- **Passage shown**
################

Tuesday, June 15, 2021

Movies is Good: Ten Sequels Better Than the Films That Spawned Them!

 by JB

The facts I speak this quiet morning on the F This Movie! website are indeed facts... and not opinions. They are incontrovertible as geometry to any enlightened community of minds.

AN INTRODUCTORY BELLY-ACHE: To prepare for this column, I checked various websites containing lists of superior sequels in an attempt to plagiarize... ah, er... research the subject. My God, did it get my blood boiling. Most websites now take it for granted that film history started somewhere around 1999 and the venerable artform is now almost 25 years old. Such film sites (with a millennial’s worms-eye-view of history) can blow me. Film as an artform is more than 120 years old. If you find you can’t wrap your tiny mind around all that history, maybe you shouldn’t be fucking writing about film. Sheesh.

AN INTRODUCTORY CAVEAT: Yes, I know when dealing with any sequel situation, the original film had to do all the heavy lifting and set up the background and characters and set the stage for blah blah blah blah. Yes, I get it. Let’s move on!
1. The Bride of Frankenstein (1935) A bigger budget, a longer shooting schedule, an iconic musical score, an amazing use of black humor, more developed characters, and an additional villain make this one of the greats. And by “additional villain,” I don’t mean Elsa Lanchester’s Bride, whose screen time turns her part into a glorified cameo. I mean Ernest Thesiger’s Dr. Pretorius, one of the best personifications of evil in movie history. Can he have your soul? It’s his ONLY weakness.

################

- **Task goal**
Write out word for word the part of the sequels column starting with "AN INTRODUCTORY CAVEAT: Yes, I" and going on through "Let’s move on!". The entries that come next have nothing to do with the sequels column.

################

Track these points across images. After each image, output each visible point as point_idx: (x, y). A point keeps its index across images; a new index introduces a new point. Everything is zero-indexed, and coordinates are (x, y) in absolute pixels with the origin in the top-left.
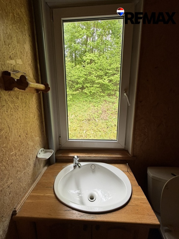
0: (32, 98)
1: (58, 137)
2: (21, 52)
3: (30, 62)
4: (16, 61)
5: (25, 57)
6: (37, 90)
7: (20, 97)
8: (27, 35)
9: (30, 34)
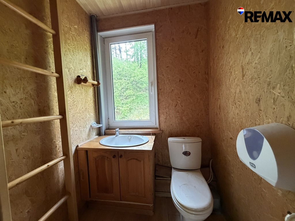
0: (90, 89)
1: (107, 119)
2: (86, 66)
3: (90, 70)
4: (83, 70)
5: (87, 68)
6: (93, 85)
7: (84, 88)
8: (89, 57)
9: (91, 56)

################

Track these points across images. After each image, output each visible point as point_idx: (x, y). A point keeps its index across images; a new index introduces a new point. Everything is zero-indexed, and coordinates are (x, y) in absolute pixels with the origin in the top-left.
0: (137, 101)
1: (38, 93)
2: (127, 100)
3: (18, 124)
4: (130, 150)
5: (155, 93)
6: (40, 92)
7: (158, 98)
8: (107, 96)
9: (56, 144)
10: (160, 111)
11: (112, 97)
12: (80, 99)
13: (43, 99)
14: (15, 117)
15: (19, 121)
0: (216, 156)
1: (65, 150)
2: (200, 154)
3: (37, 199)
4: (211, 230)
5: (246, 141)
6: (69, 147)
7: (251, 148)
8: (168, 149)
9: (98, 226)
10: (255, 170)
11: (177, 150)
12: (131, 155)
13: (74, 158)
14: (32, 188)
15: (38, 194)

################

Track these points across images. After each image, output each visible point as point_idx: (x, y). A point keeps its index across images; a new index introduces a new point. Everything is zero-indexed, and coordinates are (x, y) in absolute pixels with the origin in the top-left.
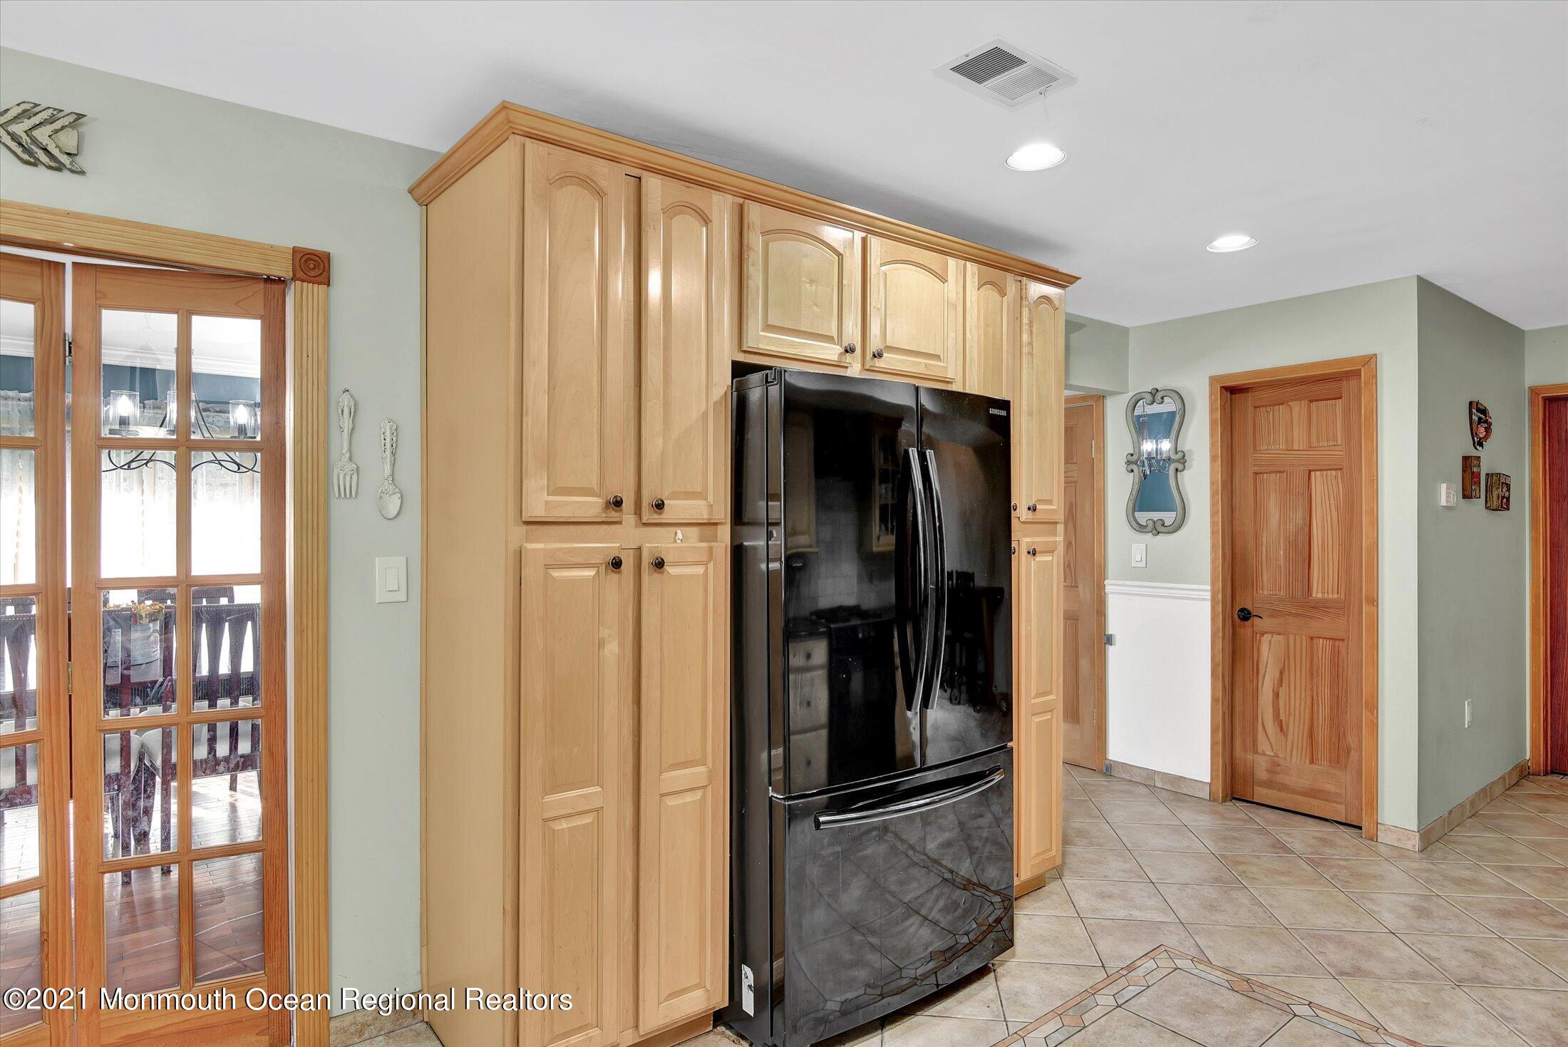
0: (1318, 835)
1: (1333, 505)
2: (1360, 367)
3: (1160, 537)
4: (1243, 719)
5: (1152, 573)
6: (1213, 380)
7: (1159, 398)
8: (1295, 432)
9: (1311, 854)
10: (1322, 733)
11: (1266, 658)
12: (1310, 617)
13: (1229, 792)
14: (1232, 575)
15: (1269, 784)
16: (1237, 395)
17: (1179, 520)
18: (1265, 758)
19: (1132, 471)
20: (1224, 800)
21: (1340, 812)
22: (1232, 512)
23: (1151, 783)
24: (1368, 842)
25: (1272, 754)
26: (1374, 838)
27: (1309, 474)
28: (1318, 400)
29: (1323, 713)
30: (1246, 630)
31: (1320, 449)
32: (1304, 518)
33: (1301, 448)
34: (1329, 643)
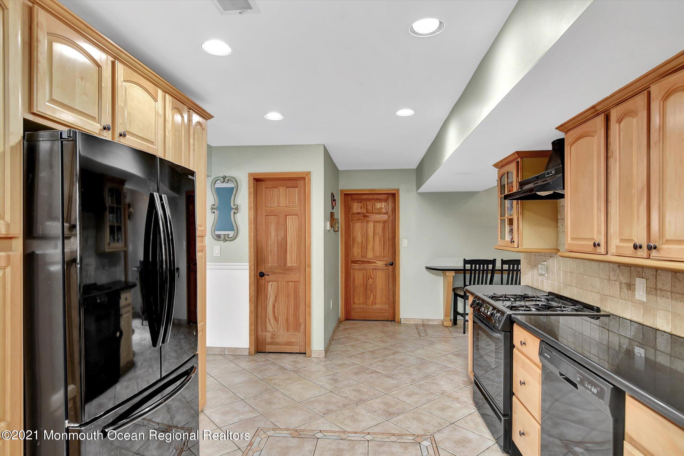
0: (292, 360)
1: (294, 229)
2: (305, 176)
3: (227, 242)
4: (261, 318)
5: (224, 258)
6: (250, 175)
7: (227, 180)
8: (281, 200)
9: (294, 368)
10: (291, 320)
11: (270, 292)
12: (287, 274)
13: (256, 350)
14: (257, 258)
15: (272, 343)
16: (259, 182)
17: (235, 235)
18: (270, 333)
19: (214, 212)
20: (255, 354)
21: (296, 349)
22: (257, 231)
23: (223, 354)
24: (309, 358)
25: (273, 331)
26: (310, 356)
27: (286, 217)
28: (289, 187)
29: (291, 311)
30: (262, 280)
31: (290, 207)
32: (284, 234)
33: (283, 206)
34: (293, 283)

################

- **Output**
AN INTRODUCTORY CAVEAT: Yes, I know when dealing with any sequel situation, the original film had to do all the heavy lifting and set up the background and characters and set the stage for blah blah blah blah. Yes, I get it. Let’s move on!